PEN International and English PEN denounce the persistent failure to secure the release of British-Egyptian writer Alaa Abd El-Fattah by the British government and Prime Minister Rishi Sunak, despite their pledge in 2022 to work ‘hard to secure his release’. The UK’s inability to secure Alaa Abd El-Fattah’s release for over eight months after Sunak’s meeting with the Egyptian President in Sharm el-Sheikh is profoundly disappointing.
Despite the family’s relentless campaigning for his right to consular access, the UK government has failed to secure consular visits for Alaa Abd El-Fattah, an arbitrarily detained British writer who faced an unfair trial, and was tortured and ill-treated in prison. We repeat our call on the UK Government to uphold its pledge and take all necessary actions to end Alaa Abd El-Fattah’s ordeal and ensure his freedom.
Last week, Egyptian human rights advocates Mohamed Baker and Patrick Zaki were granted presidential pardons following intensive international pressure, a day after an unjust three-year sentence was handed down by the Emergency State Security Court against Zaki. Human rights lawyer Mohamed Baker was arrested while defending Abd El-Fattah before the State Security Prosecution (SSSP) in September 2019. Both faced similar charges and were unfairly sentenced by the same Emergency Court to five and four years, respectively. While the presidential pardons and the subsequent release of Baqer and Zaki indicate the efficacy of international pressure, they also highlight the ineffectiveness of the actions thus far undertaken by the UK government to secure Abd El-Fattah’s release, a British citizen.
Although the UK government stated on 21 June 2022 that they were “working hard to secure Alaa Abd El Fattah’s release” and have pledged to raise the case with the Egyptian authorities on several occasions, PEN International and English PEN are concerned that no tangible progress appears to have since been made.
Despite minimal improvements in his prison conditions since his transfer to a new prison in May 2022, Abd El-Fattah is still denied access to a lawyer and UK consular visits. On 24 August 2022, his family reported that the prison authorities restricted Abd El-Fattah’s access to clean clothing and writing materials. In November, PEN International raised grave concerns over Alaa Abd El-Fattah’s health following his decision to escalate his hunger strike to protest his unjust imprisonment.
We urge the UK Government to do all in their power to to provide a consular visit at the earliest possible opportunity and secure the release of British-Egyptian writer Alaa Abd El-Fattah.
Alaa Abd El-Fattah is a British-Egyptian citizen, an award-winning writer and software developer, and an Honorary Member of English PEN. He is serving a retaliatory five-year prison sentence in Egypt following a grossly unfair trial before The Emergency State Security Court. The sentence, handed down in December 2021, has been widely condemned by leading international human rights organisations, including PEN International, Amnesty International, the Committee to Protect Journalists, and Human Rights Watch.
According to his family, Abd El-Fattah has been subjected to torture and ill-treatment in detention on multiple occasions since his imprisonment. The Egyptian authorities have failed to adequately investigate Abd El-Fattah’s allegations of torture and ill-treatment, despite a series of complaints filed by him and his family since September 2019. For over two years, he was denied access to basic necessities, including a mattress, bed sheets, books, and newspapers.
Abd El-Fattah is still denied access to a lawyer and UK consular visits and is prevented from accessing necessities, including medication such as blood glucose and blood pressure monitors. On 1 November 2022, Abd El-Fattah’s family announced that he decided to escalate his hunger strike, which began in April 2022, to protest his arbitrary imprisonment and detention conditions. He spent more than six months on hunger strike, and concerns for his health and life were mounting for months.
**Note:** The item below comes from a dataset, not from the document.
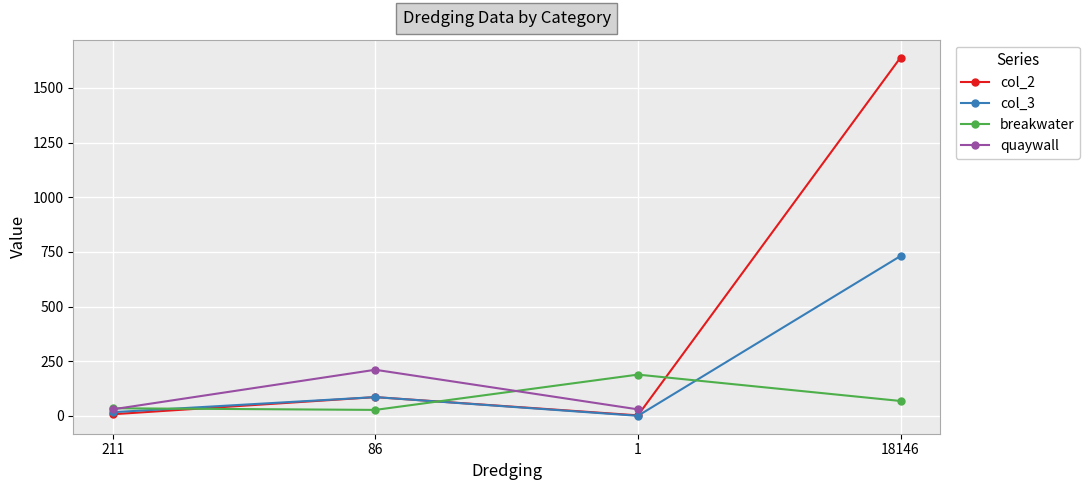

True or false: breakwater has more than 1 interior local peaks.

False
Egyptian authorities maintain a harsh crackdown on freedom of expression, expanding online censorship, curtailing press freedom, and widening the use of counter-terrorism legislation and “fake news” charges to silence critics. Hundreds of independent news, politics, and human rights websites are blocked in Egypt, while press freedom faces unprecedented challenges. PEN International documented several cases of writers, poets, journalists, and bloggers arbitrarily arrested and faced unfair trials for peacefully expressing their opinions. Many face discriminatory treatment and extra punitive and arbitrary measures in jail, including inadequate access to medical care.